***** WORKING DATA *****

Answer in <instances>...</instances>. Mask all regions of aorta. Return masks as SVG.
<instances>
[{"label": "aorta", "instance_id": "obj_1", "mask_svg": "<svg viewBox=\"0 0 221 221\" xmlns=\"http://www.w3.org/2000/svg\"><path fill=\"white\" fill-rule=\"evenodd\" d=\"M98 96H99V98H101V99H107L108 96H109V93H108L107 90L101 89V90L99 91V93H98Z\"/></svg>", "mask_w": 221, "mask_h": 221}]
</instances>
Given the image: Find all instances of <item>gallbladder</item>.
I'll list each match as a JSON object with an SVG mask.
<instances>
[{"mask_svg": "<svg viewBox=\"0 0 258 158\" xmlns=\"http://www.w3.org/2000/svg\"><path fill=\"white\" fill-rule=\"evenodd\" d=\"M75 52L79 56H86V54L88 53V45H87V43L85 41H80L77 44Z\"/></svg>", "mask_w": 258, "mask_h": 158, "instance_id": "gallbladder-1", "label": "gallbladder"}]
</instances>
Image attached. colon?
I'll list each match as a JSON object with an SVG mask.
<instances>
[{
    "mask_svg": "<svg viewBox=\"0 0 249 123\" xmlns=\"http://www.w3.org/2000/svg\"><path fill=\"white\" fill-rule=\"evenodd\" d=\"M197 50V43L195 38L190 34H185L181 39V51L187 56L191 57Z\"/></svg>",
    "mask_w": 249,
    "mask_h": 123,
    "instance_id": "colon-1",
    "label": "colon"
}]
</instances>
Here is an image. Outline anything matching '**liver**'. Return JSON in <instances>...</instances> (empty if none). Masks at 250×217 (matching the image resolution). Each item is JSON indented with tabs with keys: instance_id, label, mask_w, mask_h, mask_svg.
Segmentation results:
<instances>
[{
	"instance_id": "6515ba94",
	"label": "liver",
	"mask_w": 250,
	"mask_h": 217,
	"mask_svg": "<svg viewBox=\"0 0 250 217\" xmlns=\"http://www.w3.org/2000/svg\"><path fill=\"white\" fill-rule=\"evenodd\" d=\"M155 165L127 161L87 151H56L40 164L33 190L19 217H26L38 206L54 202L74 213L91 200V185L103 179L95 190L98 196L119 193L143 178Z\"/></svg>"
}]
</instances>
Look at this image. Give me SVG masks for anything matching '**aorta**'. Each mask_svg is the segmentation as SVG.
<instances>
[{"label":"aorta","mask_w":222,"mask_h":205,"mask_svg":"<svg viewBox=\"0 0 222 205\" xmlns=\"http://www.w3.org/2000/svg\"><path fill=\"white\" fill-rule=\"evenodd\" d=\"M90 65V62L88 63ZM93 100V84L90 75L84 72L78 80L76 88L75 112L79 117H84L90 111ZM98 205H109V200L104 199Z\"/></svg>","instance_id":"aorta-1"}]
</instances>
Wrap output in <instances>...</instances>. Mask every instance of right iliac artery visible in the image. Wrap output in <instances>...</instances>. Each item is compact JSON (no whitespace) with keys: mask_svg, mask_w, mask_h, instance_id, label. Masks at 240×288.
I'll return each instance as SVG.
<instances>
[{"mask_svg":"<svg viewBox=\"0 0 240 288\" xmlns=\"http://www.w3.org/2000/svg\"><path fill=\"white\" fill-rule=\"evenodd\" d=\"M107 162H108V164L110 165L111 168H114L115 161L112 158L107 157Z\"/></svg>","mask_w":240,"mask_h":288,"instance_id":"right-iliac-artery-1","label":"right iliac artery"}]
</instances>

*****

▸ **EXERCISE REQUIREMENTS**: Quote every entry above verbatim, from the first to the last.

▸ **RESULT OF THE TASK**:
Answer in <instances>...</instances>. Mask all regions of aorta. Return masks as SVG.
<instances>
[{"label": "aorta", "instance_id": "obj_1", "mask_svg": "<svg viewBox=\"0 0 221 221\" xmlns=\"http://www.w3.org/2000/svg\"><path fill=\"white\" fill-rule=\"evenodd\" d=\"M98 96H99V98H101V99H107L108 96H109V93H108L107 90L101 89V90L99 91V93H98Z\"/></svg>", "mask_w": 221, "mask_h": 221}]
</instances>
Given the image: Find all instances of <item>gallbladder</item>.
I'll list each match as a JSON object with an SVG mask.
<instances>
[{"mask_svg": "<svg viewBox=\"0 0 258 158\" xmlns=\"http://www.w3.org/2000/svg\"><path fill=\"white\" fill-rule=\"evenodd\" d=\"M75 52L79 56H86V54L88 53V45H87V43L85 41H80L77 44Z\"/></svg>", "mask_w": 258, "mask_h": 158, "instance_id": "gallbladder-1", "label": "gallbladder"}]
</instances>
Image attached. colon?
I'll list each match as a JSON object with an SVG mask.
<instances>
[{
    "mask_svg": "<svg viewBox=\"0 0 249 123\" xmlns=\"http://www.w3.org/2000/svg\"><path fill=\"white\" fill-rule=\"evenodd\" d=\"M197 50V43L195 38L190 34H185L181 39V51L187 56L191 57Z\"/></svg>",
    "mask_w": 249,
    "mask_h": 123,
    "instance_id": "colon-1",
    "label": "colon"
}]
</instances>
Here is an image. Outline anything matching '**liver**'. Return JSON in <instances>...</instances> (empty if none). Masks at 250×217 (matching the image resolution). Each item is JSON indented with tabs with keys: instance_id, label, mask_w, mask_h, mask_svg.
Segmentation results:
<instances>
[{
	"instance_id": "6515ba94",
	"label": "liver",
	"mask_w": 250,
	"mask_h": 217,
	"mask_svg": "<svg viewBox=\"0 0 250 217\" xmlns=\"http://www.w3.org/2000/svg\"><path fill=\"white\" fill-rule=\"evenodd\" d=\"M155 165L127 161L87 151H56L40 164L33 190L19 217H26L38 206L54 202L74 213L91 200V185L103 179L95 190L98 196L119 193L143 178Z\"/></svg>"
}]
</instances>
Look at this image. Give me SVG masks for anything matching '**aorta**'. Each mask_svg is the segmentation as SVG.
<instances>
[{"label":"aorta","mask_w":222,"mask_h":205,"mask_svg":"<svg viewBox=\"0 0 222 205\" xmlns=\"http://www.w3.org/2000/svg\"><path fill=\"white\" fill-rule=\"evenodd\" d=\"M90 65V62L88 63ZM93 100V84L90 75L84 72L78 80L76 88L75 112L79 117H84L90 111ZM98 205H109V200L104 199Z\"/></svg>","instance_id":"aorta-1"}]
</instances>
Wrap output in <instances>...</instances>. Mask every instance of right iliac artery visible in the image. Wrap output in <instances>...</instances>. Each item is compact JSON (no whitespace) with keys: mask_svg, mask_w, mask_h, instance_id, label. Masks at 240×288.
I'll return each instance as SVG.
<instances>
[{"mask_svg":"<svg viewBox=\"0 0 240 288\" xmlns=\"http://www.w3.org/2000/svg\"><path fill=\"white\" fill-rule=\"evenodd\" d=\"M107 162H108V164L110 165L111 168H114L115 161L112 158L107 157Z\"/></svg>","mask_w":240,"mask_h":288,"instance_id":"right-iliac-artery-1","label":"right iliac artery"}]
</instances>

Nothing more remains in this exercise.